# Records for this task:
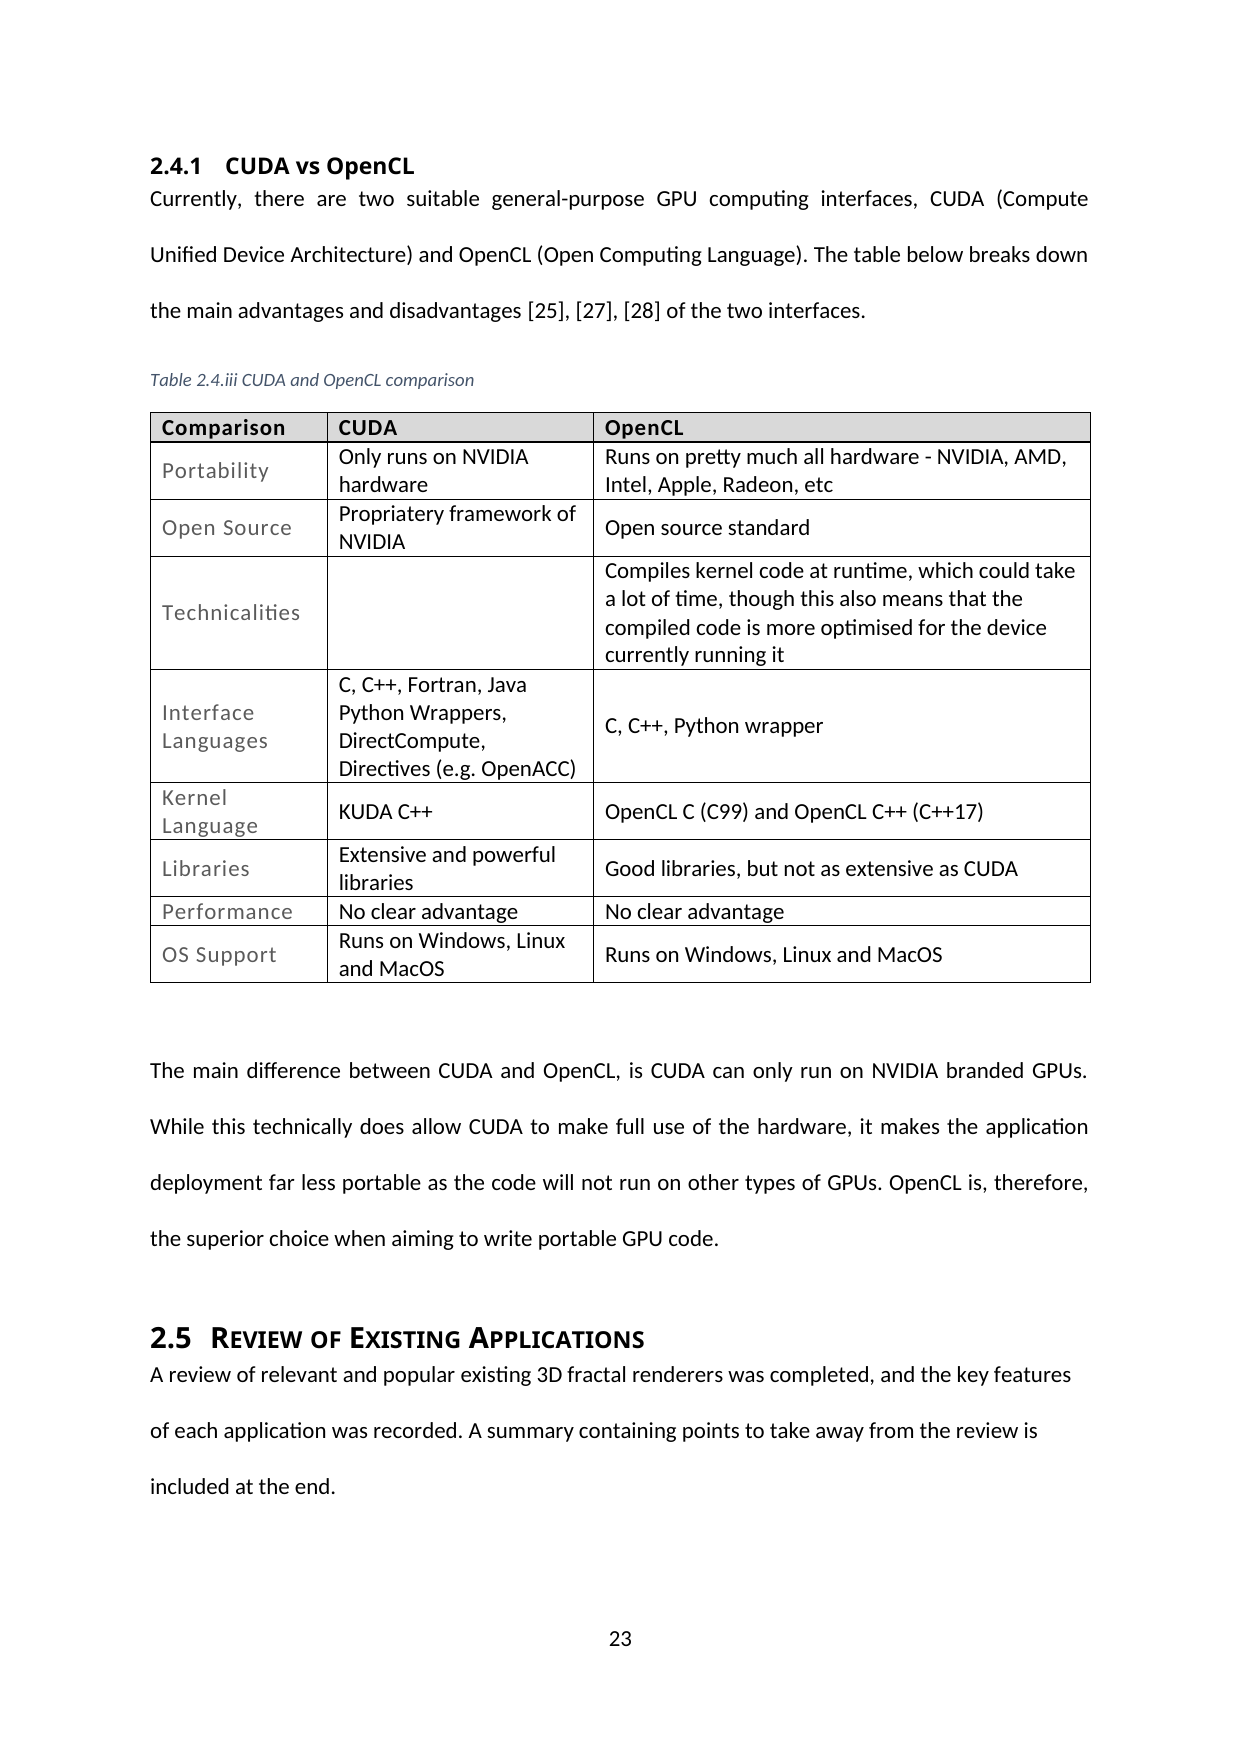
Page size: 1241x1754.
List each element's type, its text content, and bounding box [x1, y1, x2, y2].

table_cell Open source standard [594, 500, 1090, 556]
table_cell Runs on Windows, Linux and MacOS [594, 926, 1090, 982]
text A review of relevant and popular existing 3D fractal renderers was completed, and the key features of each application was recorded. A summary containing points to take away from the review is included at the end. [150, 1360, 1090, 1500]
table_header OpenCL [594, 413, 1090, 441]
table_cell Compiles kernel code at runtime, which could take a lot of time, though this also means that the compiled code is more optimised for the device currently running it [594, 557, 1090, 669]
table_header Comparison [151, 413, 327, 441]
text Currently, there are two suitable general-purpose GPU computing interfaces, CUDA (Compute Unified Device Architecture) and OpenCL (Open Computing Language). The table below breaks down the main advantages and disadvantages of the two interfaces. [150, 184, 1090, 324]
table_cell [328, 557, 593, 669]
table_cell Libraries [151, 840, 327, 896]
table_cell No clear advantage [328, 897, 593, 925]
text Table 2.4.i CUDA and OpenCL comparison [150, 368, 1090, 391]
table_cell No clear advantage [594, 897, 1090, 925]
subtitle Review of Existing Applications [150, 1317, 1090, 1357]
text The main difference between CUDA and OpenCL, is CUDA can only run on NVIDIA branded GPUs. While this technically does allow CUDA to make full use of the hardware, it makes the application deployment far less portable as the code will not run on other types of GPUs. OpenCL is, therefore, the superior choice when aiming to write portable GPU code. [150, 1056, 1090, 1252]
table_cell C, C++, Fortran, Java Python Wrappers, DirectCompute, Directives (e.g. OpenACC) [328, 670, 593, 782]
table_cell OS Support [151, 926, 327, 982]
table_cell Interface Languages [151, 670, 327, 782]
subtitle CUDA vs OpenCL [150, 150, 1090, 181]
table_cell OpenCL C (C99) and OpenCL C++ (C++17) [594, 783, 1090, 839]
table_header CUDA [328, 413, 593, 441]
table_cell Only runs on NVIDIA hardware [328, 443, 593, 498]
table_cell C, C++, Python wrapper [594, 670, 1090, 782]
table_cell Runs on Windows, Linux and MacOS [328, 926, 593, 982]
table_cell Runs on pretty much all hardware - NVIDIA, AMD, Intel, Apple, Radeon, etc [594, 443, 1090, 498]
table_cell Kernel Language [151, 783, 327, 839]
table_cell KUDA C++ [328, 783, 593, 839]
table_cell Propriatery framework of NVIDIA [328, 500, 593, 556]
table_cell Extensive and powerful libraries [328, 840, 593, 896]
table_cell Performance [151, 897, 327, 925]
table_cell Portability [151, 443, 327, 498]
table_cell Open Source [151, 500, 327, 556]
table_cell Technicalities [151, 557, 327, 669]
table_cell Good libraries, but not as extensive as CUDA [594, 840, 1090, 896]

# Brief:
Your reply should consist solely of the number of lines above that contain the word "Linux".

# Solution to the problem:
2